La Commissione Europea pubblica la proposta di dazi antidumping provvisori su alcuni prodotti laminati

 
 
PROPOSTA ANTIDUMPING
 
La Commissione Europea ha pubblicato la proposta di dazi antidumping provvisori su alcuni prodotti laminati originari della Cina, un importante passo avanti nella lotta contro le pratiche commerciali sleali della Cina. Le aliquote, effettive dal 13 di aprile, possono variare dal 19,60% al 47,30% e vengono dopo un'indagine antidumping aperta il 14 agosto 2020, a seguito di una denuncia di European Aluminium.
 
Le importazioni di alluminio laminato dalla Cina all'Unione Europea - incluse nell'ambito dell'indagine - sono aumentate a circa 330.000 tonnellate lo scorso anno da 171.000 tonnellate nel 2016, nel 2020, la quota di mercato di queste importazioni dalla Cina ha raggiunto più del 12% ed è raddoppiata rispetto a cinque anni fa.
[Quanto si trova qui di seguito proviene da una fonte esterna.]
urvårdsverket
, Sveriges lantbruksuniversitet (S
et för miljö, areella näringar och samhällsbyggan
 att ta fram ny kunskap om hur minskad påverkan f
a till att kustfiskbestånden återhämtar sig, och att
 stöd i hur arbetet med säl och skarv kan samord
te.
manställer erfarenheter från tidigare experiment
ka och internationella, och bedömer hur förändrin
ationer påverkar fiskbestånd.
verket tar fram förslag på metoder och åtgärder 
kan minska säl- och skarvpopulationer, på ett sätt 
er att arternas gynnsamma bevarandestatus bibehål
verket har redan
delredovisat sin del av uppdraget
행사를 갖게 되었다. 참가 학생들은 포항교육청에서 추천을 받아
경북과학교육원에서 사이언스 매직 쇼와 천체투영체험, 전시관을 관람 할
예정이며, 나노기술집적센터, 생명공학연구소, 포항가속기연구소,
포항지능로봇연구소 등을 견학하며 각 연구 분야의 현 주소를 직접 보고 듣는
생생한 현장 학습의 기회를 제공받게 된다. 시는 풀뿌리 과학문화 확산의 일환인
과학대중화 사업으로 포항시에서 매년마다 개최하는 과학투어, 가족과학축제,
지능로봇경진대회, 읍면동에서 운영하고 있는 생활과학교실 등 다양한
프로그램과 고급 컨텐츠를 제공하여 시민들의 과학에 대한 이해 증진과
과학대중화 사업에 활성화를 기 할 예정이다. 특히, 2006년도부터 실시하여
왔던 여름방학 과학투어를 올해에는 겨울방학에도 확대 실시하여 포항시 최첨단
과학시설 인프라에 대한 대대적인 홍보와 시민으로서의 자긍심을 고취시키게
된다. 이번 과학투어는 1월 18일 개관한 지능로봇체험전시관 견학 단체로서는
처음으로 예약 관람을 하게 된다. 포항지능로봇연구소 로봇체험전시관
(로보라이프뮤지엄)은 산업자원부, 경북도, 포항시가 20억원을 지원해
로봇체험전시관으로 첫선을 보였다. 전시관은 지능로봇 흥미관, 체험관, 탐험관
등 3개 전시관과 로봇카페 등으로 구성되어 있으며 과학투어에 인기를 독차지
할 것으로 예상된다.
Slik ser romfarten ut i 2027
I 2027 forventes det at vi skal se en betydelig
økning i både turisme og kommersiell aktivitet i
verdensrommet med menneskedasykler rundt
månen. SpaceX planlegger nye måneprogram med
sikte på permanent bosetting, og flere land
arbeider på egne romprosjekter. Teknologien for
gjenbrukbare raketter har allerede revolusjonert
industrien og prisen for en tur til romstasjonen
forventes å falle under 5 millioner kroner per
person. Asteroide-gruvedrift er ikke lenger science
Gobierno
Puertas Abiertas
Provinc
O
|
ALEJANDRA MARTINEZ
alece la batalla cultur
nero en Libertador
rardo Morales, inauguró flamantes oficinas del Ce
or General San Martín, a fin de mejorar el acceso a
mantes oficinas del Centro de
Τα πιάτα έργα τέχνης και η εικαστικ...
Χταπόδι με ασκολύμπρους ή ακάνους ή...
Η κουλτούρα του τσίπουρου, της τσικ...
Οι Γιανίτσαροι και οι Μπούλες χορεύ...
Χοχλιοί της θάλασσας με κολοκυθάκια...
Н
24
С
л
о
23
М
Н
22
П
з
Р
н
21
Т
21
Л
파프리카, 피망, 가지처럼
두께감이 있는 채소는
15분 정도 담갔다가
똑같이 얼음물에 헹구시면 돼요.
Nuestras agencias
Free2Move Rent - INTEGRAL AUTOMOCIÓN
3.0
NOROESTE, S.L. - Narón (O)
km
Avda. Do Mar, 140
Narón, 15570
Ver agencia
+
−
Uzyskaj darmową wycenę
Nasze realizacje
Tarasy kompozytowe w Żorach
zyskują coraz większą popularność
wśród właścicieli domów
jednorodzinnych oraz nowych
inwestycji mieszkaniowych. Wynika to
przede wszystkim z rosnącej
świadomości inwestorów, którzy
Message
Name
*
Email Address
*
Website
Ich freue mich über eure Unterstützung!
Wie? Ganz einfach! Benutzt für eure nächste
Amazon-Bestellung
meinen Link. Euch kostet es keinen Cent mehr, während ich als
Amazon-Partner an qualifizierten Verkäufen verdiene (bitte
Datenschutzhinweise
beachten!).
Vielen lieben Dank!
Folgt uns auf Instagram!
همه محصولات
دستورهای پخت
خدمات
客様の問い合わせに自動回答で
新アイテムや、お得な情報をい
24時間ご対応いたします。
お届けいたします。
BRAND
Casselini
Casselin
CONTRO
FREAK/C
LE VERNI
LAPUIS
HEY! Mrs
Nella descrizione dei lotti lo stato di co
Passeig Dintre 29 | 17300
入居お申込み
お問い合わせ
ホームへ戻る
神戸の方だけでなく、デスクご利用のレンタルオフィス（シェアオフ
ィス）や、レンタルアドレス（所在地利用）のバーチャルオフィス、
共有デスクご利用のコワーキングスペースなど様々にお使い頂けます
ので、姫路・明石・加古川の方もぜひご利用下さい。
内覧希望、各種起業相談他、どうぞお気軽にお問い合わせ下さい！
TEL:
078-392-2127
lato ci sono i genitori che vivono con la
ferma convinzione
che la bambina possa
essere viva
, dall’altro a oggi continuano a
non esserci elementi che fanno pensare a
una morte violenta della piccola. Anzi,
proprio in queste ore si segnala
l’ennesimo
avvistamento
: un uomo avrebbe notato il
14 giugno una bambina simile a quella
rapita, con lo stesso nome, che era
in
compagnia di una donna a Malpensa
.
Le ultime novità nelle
I dazi provvisori su alcuni prodotti laminati in alluminio sono effettivi dal 13 di aprile, ma una decisione formale sarà presa quando l'indagine della CE sarà completata, che dovrebbe essere in ottobre. Lo scorso ottobre, la CE ha imposto dei dazi provvisori sulle importazioni di estrusioni di alluminio dalla Cina, dopo un'indagine avviata anche da una denuncia di European Aluminium.
 
 
LE DICHIARAZIONI
 
"Le importazioni in dumping dalla Cina stanno portando i produttori europei di alluminio fuori dal mercato e li scoraggiano dall'investire in innovazioni che possono promuovere la decarbonizzazione e il riciclaggio. La decisione della Commissione di imporre dazi antidumping sulle estrusioni di alluminio cinesi e su alcuni prodotti laminati dimostra che i produttori europei sono stati realmente danneggiati dalle pratiche commerciali scorrette della Cina. Mentre i dazi antidumping possono fornire un po' di sollievo a breve termine, abbiamo anche bisogno di una soluzione globale a lungo termine per affrontare la sovracapacità cinese sovvenzionata" ha detto Gerd Götz, direttore generale di European Aluminium
 
I prodotti in alluminio semi-fabbricati provenienti dalla Cina sono anche soggetti a dazi antidumping in altri importanti mercati come gli Stati Uniti, il Canada, l'India, la Corea del Sud, l'Australia e il Vietnam.